La transformación digital empieza por los empleados

Clare Hopping

20/02/2017

Una estrategia de transformación digital puede transformar la propia empresa. No obstante, hay que asegurarse la aceptación de los empleados antes de invertir en las herramientas y servicios requeridos.

La cultura de la organización es fundamental para el éxito de la transformación digital de una empresa, y es importante recordar que los empleados son una parte fundamental de esa cultura. Si los empleados no están satisfechos con la manera en que funciona la empresa, es improbable que respalden grandes cambios como la transformación digital.

Solo una vez que se cuenta con el respaldo de la plantilla la organización tendrá la energía necesaria para que los cambios planificados sean un éxito. A continuación exponemos cómo implicar a los empleados para que respalden su visión de transformación digital de manera que su empresa tenga todo lo necesario para crecer.

¿Qué quieren tus empleados?

Antes empezar a buscar soluciones para que en su empresa se conozca mejor lo digital, hay que empezar desde el principio y averiguar qué tareas resultan engorrosas a los empleados. ¿Hay procesos que necesitan más tiempo del que deberían o provocan quebraderos de cabeza a diario?
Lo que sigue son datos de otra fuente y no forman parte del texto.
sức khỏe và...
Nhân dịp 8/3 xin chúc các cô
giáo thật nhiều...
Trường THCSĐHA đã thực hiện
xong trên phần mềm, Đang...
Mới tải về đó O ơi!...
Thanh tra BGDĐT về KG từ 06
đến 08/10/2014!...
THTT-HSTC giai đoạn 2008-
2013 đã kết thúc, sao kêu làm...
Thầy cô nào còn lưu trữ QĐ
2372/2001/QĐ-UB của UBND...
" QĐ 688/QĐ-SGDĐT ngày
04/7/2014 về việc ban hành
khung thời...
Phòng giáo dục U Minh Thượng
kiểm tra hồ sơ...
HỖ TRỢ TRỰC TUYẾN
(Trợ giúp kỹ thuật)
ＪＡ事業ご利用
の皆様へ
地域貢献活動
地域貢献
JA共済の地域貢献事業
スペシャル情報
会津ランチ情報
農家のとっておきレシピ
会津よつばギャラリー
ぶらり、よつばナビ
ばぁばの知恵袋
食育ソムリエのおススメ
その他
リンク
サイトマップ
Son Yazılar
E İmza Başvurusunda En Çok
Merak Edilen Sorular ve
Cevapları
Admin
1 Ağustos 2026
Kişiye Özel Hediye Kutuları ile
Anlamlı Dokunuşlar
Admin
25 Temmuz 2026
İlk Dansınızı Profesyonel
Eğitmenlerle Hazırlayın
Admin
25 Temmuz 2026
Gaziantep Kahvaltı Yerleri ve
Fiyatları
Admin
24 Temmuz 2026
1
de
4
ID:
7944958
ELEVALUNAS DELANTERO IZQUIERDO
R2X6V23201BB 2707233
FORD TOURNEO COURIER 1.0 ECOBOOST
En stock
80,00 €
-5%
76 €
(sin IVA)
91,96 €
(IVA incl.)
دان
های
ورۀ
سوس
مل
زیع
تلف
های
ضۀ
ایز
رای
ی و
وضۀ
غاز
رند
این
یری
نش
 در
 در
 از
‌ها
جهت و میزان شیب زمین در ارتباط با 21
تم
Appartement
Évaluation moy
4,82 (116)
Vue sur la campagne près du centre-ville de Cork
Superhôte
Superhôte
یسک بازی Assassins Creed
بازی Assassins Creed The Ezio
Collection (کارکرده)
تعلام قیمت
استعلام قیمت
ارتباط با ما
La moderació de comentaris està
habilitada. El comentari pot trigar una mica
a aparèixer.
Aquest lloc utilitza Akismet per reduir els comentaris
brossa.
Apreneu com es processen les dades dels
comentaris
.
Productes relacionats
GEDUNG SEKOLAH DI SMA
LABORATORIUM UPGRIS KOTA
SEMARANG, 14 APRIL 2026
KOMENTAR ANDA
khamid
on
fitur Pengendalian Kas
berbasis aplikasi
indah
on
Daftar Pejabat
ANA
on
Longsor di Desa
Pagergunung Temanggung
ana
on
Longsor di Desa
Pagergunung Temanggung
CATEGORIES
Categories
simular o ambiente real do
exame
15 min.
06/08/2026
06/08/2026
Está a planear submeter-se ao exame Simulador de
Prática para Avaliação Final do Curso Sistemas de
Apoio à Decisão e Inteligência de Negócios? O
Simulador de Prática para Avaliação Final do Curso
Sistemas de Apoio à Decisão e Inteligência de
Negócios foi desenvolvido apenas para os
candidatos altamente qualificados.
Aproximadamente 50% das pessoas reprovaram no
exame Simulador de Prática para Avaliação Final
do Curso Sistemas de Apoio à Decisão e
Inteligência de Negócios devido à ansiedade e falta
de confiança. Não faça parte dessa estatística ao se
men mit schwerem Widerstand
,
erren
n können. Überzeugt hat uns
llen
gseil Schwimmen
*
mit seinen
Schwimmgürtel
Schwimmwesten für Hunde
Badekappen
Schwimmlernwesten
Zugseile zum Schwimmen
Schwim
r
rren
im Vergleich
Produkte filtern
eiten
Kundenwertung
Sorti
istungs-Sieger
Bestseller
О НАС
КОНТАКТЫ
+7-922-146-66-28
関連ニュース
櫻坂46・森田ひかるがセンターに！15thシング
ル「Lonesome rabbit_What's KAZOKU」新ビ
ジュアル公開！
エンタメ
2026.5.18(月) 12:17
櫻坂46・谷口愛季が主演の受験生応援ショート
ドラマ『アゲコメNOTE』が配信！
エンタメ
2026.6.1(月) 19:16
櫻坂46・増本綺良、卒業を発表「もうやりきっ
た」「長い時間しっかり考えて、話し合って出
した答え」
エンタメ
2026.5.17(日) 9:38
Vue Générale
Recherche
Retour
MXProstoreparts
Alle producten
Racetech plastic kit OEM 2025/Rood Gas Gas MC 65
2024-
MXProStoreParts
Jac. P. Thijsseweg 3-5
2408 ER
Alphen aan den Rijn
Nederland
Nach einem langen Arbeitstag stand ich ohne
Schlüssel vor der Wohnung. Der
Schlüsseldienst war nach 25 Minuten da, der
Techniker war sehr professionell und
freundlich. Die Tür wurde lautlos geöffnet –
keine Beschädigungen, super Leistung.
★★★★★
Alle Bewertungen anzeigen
Recabar esta información garantizará que te centres en digitalizar las partes de la empresa que lo necesitan y puede contribuir a resolver problemas a los que los empleados se enfrentan habitualmente, lo que conlleva un incremento de los niveles de satisfacción laboral.

Una vez que se embarque en el proceso de planificación previo a la implantación de la transformación digital, es fundamental que mantenga abiertas las líneas de comunicación e invite a todo el que forme parte de la organización a hacer sugerencias e identificar herramientas que puedan agilizar las prácticas laborales.

Esfuércese también por establecer conversaciones bilaterales cuando elija a los proveedores de soluciones informáticas. Los responsables de la toma de decisiones deben estudiar en profundidad todas las recomendaciones e invitar a los proveedores a que hagan demostraciones a los representantes de todos los departamentos. Pida opiniones sinceras durante todo el proceso.

Tómeselo con calma y proporcione formación

No trate de acelerar el proceso de digitalización solo porque otras empresas lo estén haciendo más rápido. Una estrategia bien implementada es más importante que la rapidez. Si presiona demasiado al personal, se saturará, especialmente los que estén menos familiarizados con la tecnología actual. Planifique la implementación de modo que se divida en etapas claras. De también tiempo a los empleados para que se acostumbren a cada etapa antes de pasar a la siguiente.

Además de comprar licencias de software que harán posible que la empresa trabaje de forma más productiva, puede que deba invertir en la propia infraestructura para impulsar la eficiencia, ya sea en la nube, en las instalaciones o con sistemas híbridos.

La pregunta más importante que se debe uno hacer es la siguiente: ¿qué sucede si nadie usa la tecnología porque no la conocen o no entienden cómo mejorará su vida laboral? La respuesta es que el proyecto entero pasa a ser una pérdida de tiempo y dinero.

Por esta razón es tan importante que los empleados estén implicados desde el principio.

Puede que la formación, al principio, incremente los costes de inversión, pero a largo plazo será beneficiosa de cara a los beneficios, especialmente cuando aumente la productividad de los empleados.